У меня в руках несколько сохранившихся семейных фотографий – оригиналы я отдал в израильское МВД, а копии хочу использовать для реконструкции идиллической картины еврейского довоенного быта.

Вот это фотография Запорожья. Задрипанное местечко. А вот это мой класс, я стою перед Исааком. Это мать со своими младшими сестрами, а вот выцветшая детская фотография отца, он не похож ни на меня, ни на Исаака.

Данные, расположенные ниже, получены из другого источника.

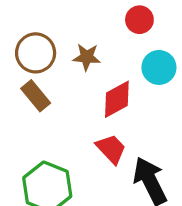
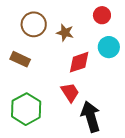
brown rectangle: (36, 96) -> (20, 59), moved, turned -36

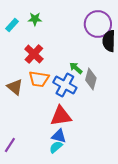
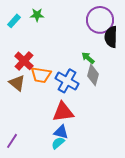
red cross: (34, 54) -> (24, 61), moved
green arrow: (76, 68) -> (88, 58), moved

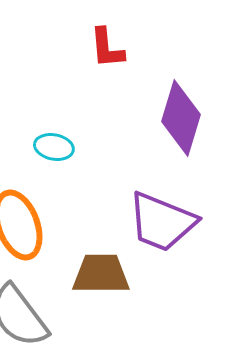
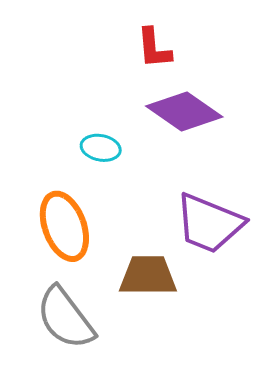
purple diamond: (181, 118) -> (184, 112), moved, turned -72

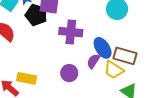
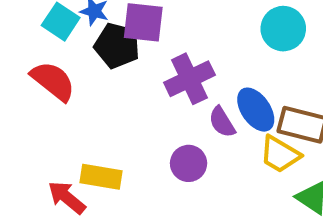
purple cross: (71, 32) -> (189, 79), turned -30
purple semicircle: (93, 61) -> (222, 122), moved, turned -63

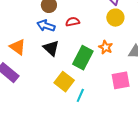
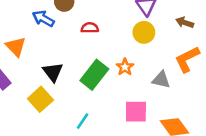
blue arrow: (46, 26) -> (43, 19), moved
black triangle: (51, 48) -> (53, 72), moved
yellow square: (64, 82) -> (40, 99), moved

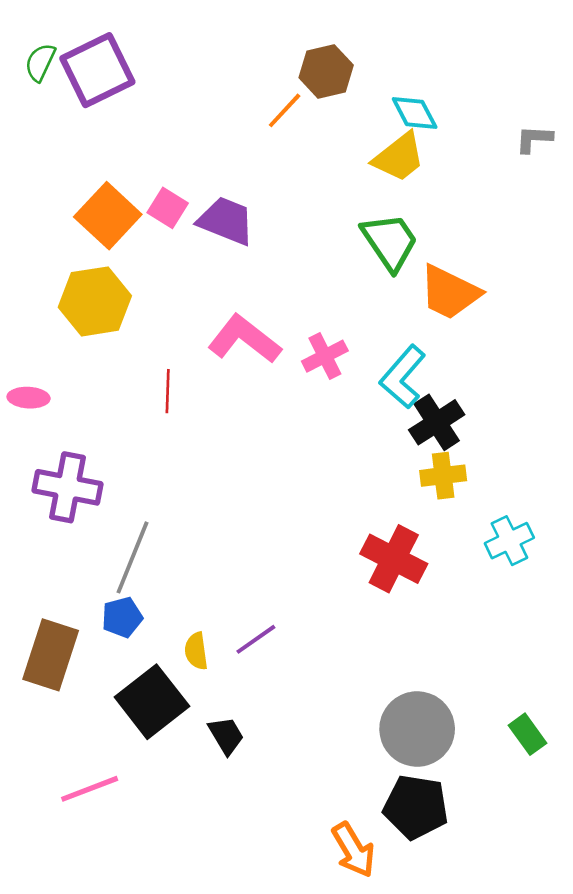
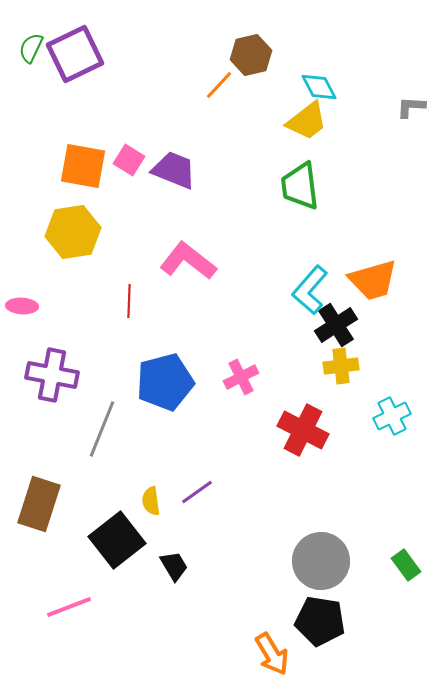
orange square: (108, 216) -> (83, 166), turned -33
green trapezoid: (390, 242) -> (300, 186), turned -153
orange trapezoid: (450, 292) -> (373, 280), moved, turned -42
pink cross: (325, 356) -> (241, 377), moved
blue pentagon: (122, 617) -> (165, 382), moved, size x1.8

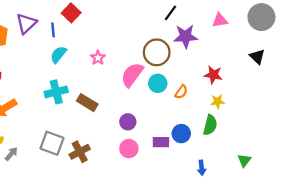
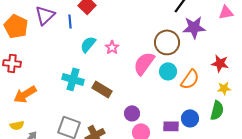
cyan semicircle: (58, 55) -> (88, 44), moved
cyan cross: (56, 92) -> (73, 79), turned 30
orange semicircle: (181, 92) -> (190, 79), size x1.5
purple circle: (128, 122) -> (132, 113), moved

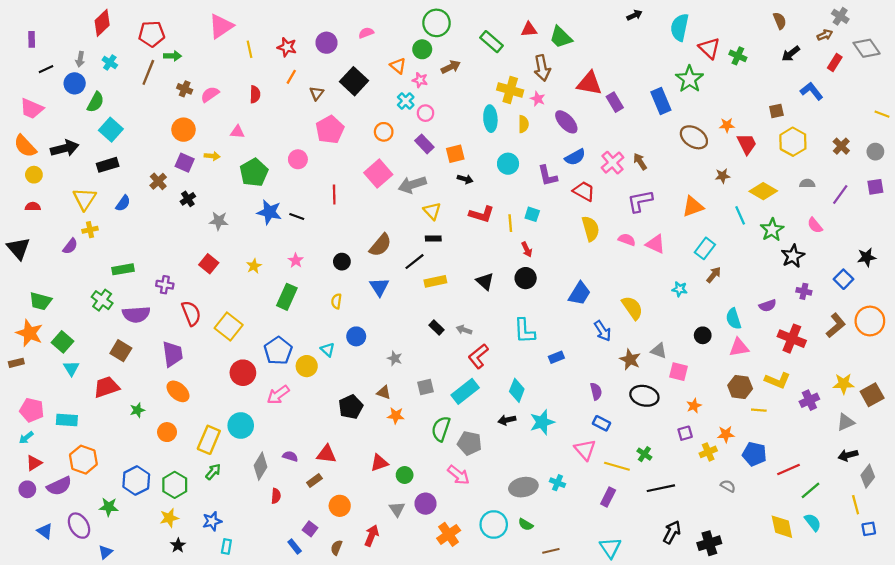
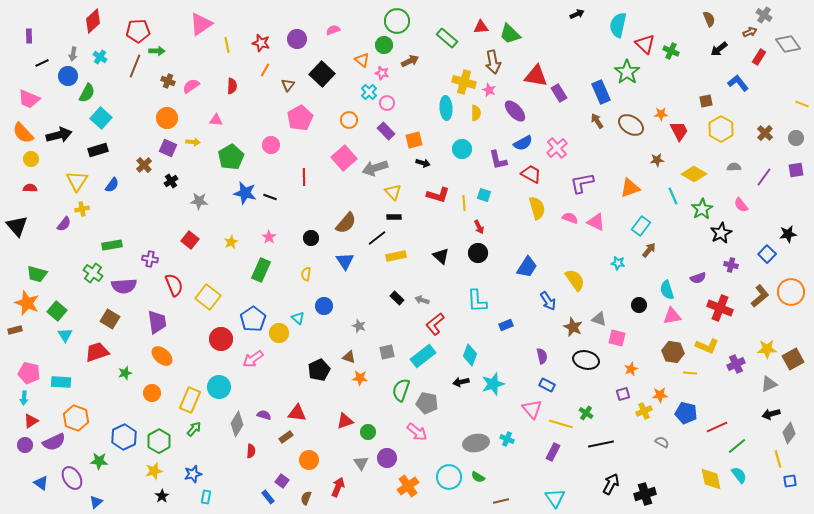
brown arrow: (640, 162) -> (597, 121), moved
cyan arrow: (26, 438) -> (24, 398), turned -48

Запорожье я помню с момента, когда я пошел в школу. Это был маленький городок на две-три сотни тысяч, чуть меньше, чем сегодняшний Иерусалим. Отец мой был простым возчиком, как в Египте на строительстве пирамид. В Запорожье по ГОЭЛРО строилась первая гидроэлектростанция, и было счастьем устроиться на строительство возчиком. То, что отец был возчиком, сохранилось в архивах КГБ и указывается в справке, которую товарищи мне любезно прислали перед самым моим отъездом. Мы жили в землянке 118, там, где строился алюминиевый завод. Отец даже назывался «хозяйственный извозчик-единоличник» – своя лошадь, своя корова. Лошадь и корову держали дома. Там, где сейчас завод «Запорожсталь», мы с Исааком пасли корову.

За селом Вознесеновка начинался новый город с жутким названием «СОЦГОРОД». Сначала построили Днепрогэс, потом Соцгород, но он жил за счет села Вознесеновка. Мы воевали с Вознесеновкой, потому что там жили единоличники, а мы, то есть рабочие поселка, постепенно отрезали их земли. Сколько бы отец ни зарабатывал, кормила нас все равно наша корова. Мать ходила по рабочим баракам и кричала «кому молока!». В день корова давала литров по сорок. Мы с братом ходили на рынок и носили корове битые кавуны.

Потом Исаак пошел в первый класс. Меня не взяли, ведь мне было только шесть, но мы всегда были вместе с Исааком, и в школе я тоже не хотел с ним расставаться. Я был маленьким и нахальным и три месяца сидел в классе как полноправный ученик. Учительница знала, что меня нет в списках, но когда она выгоняла меня за дверь, я залезал в окно. Через три месяца я стал в классе лучшим учеником, и решили, что выгонять уже поздно. Исаак тоже учился неплохо, но хуже чем я. Евреев в классе было человека четыре. Я помню Аню Красник, которую расстреляли до нас, и был еще паренек, которого я через тридцать лет устрою работать на Запорожсталь слесарем. Я его, правда, не узнаю, но он меня вспомнит.